Method: Data were derived from the WHO database, including data for 47 countries.
Results: In the European Union (EU), all age suicide mortality peaked at 16.1/100 000 in men in 1980–84, and declined thereafter to 14.4/100 000 in 1995–98. In females, the fall was 29% to reach 4.6/100 000. A similar pattern of trends was observed in several eastern European countries. In contrast, mortality from suicide rose substantially in the Russian Federation, from 37.7/100 000 in males in 1985–89 to 58.3/100 000 in 1995–98 (+55%), and to 9.5/100 000 (+12%) in females.
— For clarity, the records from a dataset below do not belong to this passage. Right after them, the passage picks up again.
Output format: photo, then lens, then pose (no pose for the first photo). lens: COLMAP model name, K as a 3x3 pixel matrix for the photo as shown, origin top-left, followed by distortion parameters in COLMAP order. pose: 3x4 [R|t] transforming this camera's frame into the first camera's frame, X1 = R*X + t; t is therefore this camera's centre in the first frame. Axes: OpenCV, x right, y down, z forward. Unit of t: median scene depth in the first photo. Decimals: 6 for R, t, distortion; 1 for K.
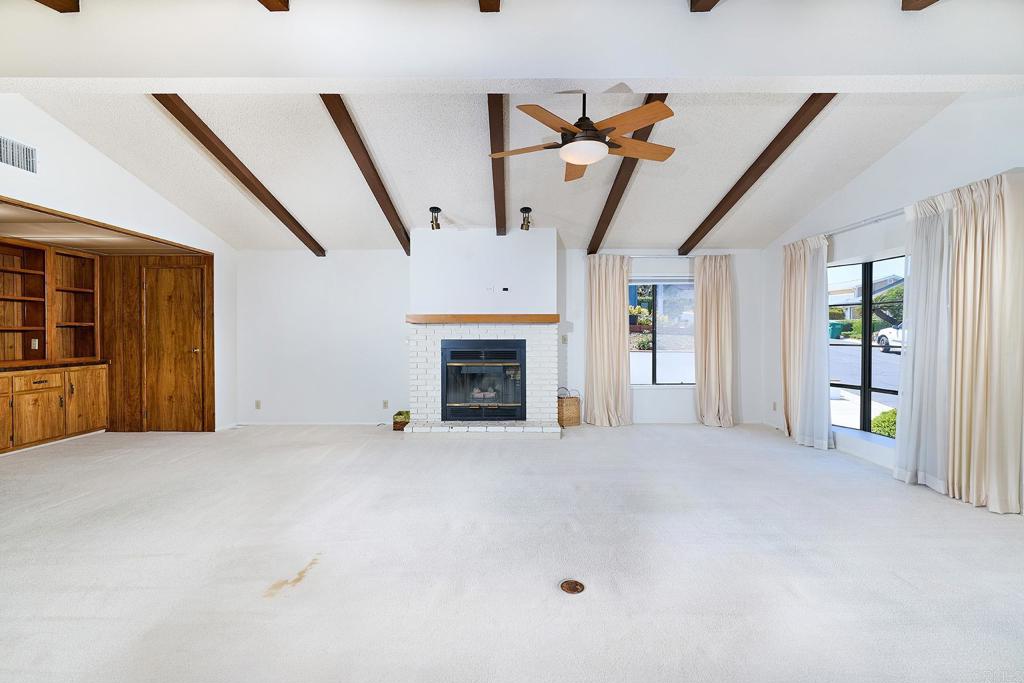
lens RADIAL K [[473.5, 0, 510.3], [0, 473.5, 345.1], [0, 0, 1]] dist [0.002102, 0.000643]
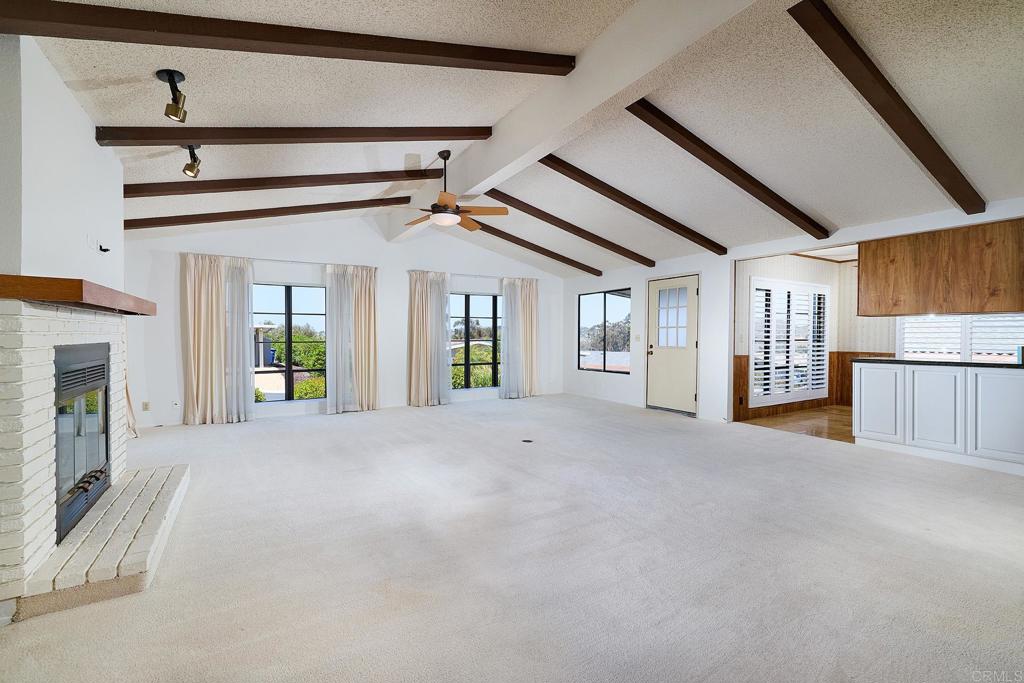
lens RADIAL K [[445.3, 0, 508.4], [0, 445.3, 339.3], [0, 0, 1]] dist [0.000751, 0.000160]
pose [[-0.512575, -0.006046, 0.858621, -0.665757], [0.021934, 0.999557, 0.020132, -0.015896], [-0.858363, 0.029152, -0.512215, 0.864774]]
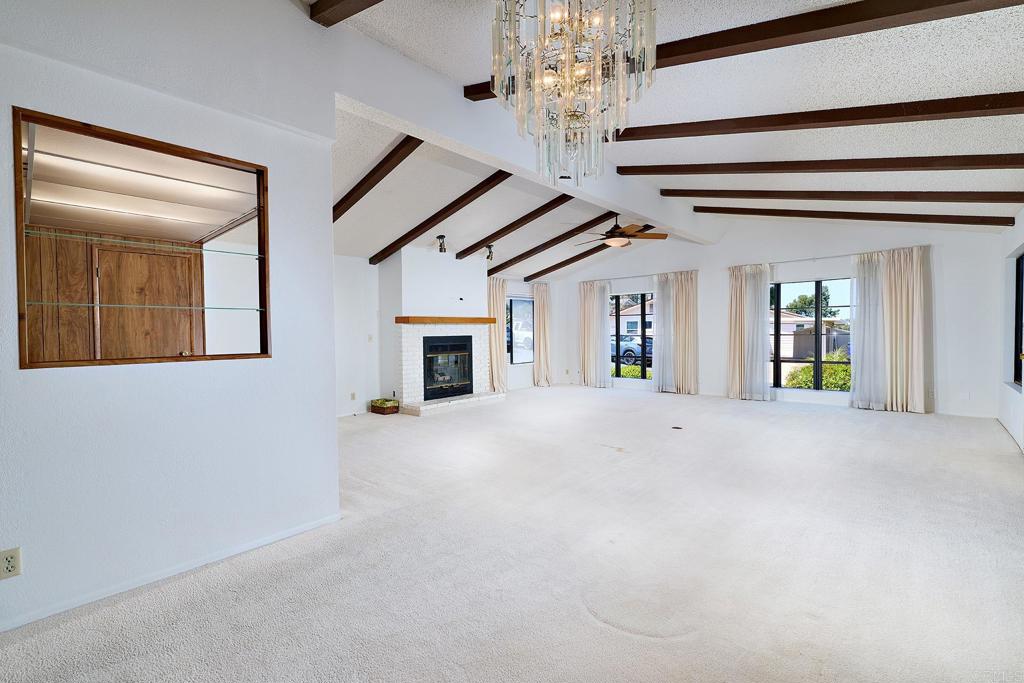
lens RADIAL K [[445.3, 0, 508.4], [0, 445.3, 339.3], [0, 0, 1]] dist [0.000751, 0.000160]
pose [[0.680367, -0.019961, 0.732599, -0.851694], [0.029673, 0.999560, -0.000323, 0.003134], [-0.732270, 0.021958, 0.680660, 0.024993]]
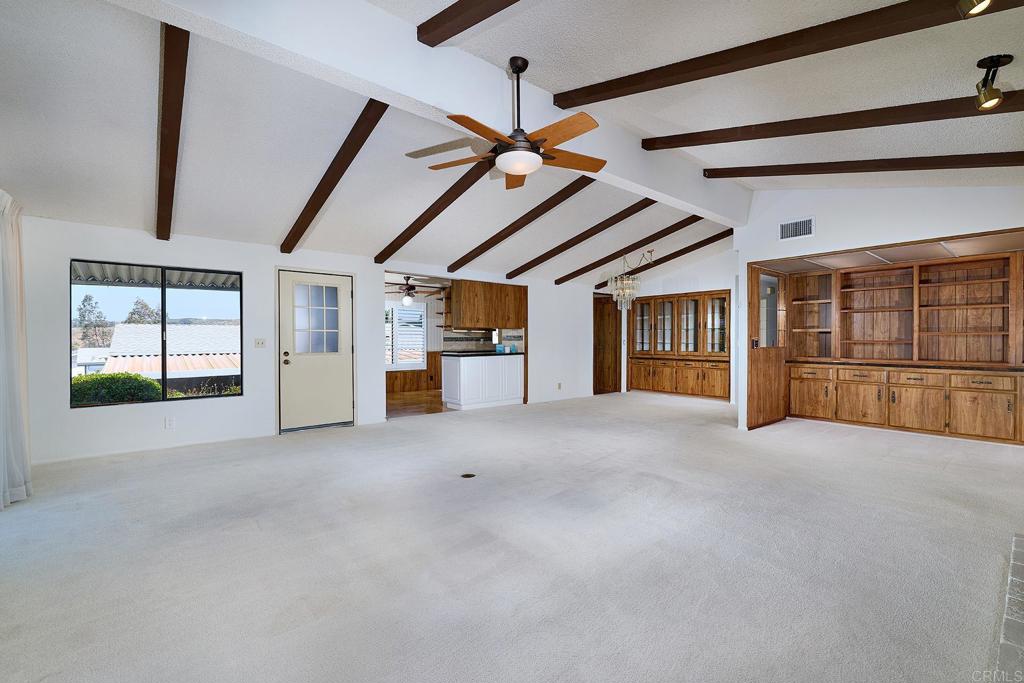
lens RADIAL K [[445.3, 0, 508.4], [0, 445.3, 339.3], [0, 0, 1]] dist [0.000751, 0.000160]
pose [[-0.769266, 0.000003, -0.638929, 0.427905], [-0.016124, 0.999681, 0.019419, -0.020425], [0.638725, 0.025241, -0.769021, 0.943961]]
In the USA and most other American countries providing data, no consistent pattern was evident for males, but falls were observed in females. Steady declines were registered for Japan, starting from the highest suicide rates worldwide in the late 1950s. Suicide rates were upwards in Ireland, Italy, Spain, the UK, Cuba, Australia and New Zealand. Substantial rises were observed in a few countries (Ireland, Cuba, Mexico, Australia and New Zealand) for young males.
Conclusion: In spite of mixed trends, suicide remains a significant public health problem worldwide.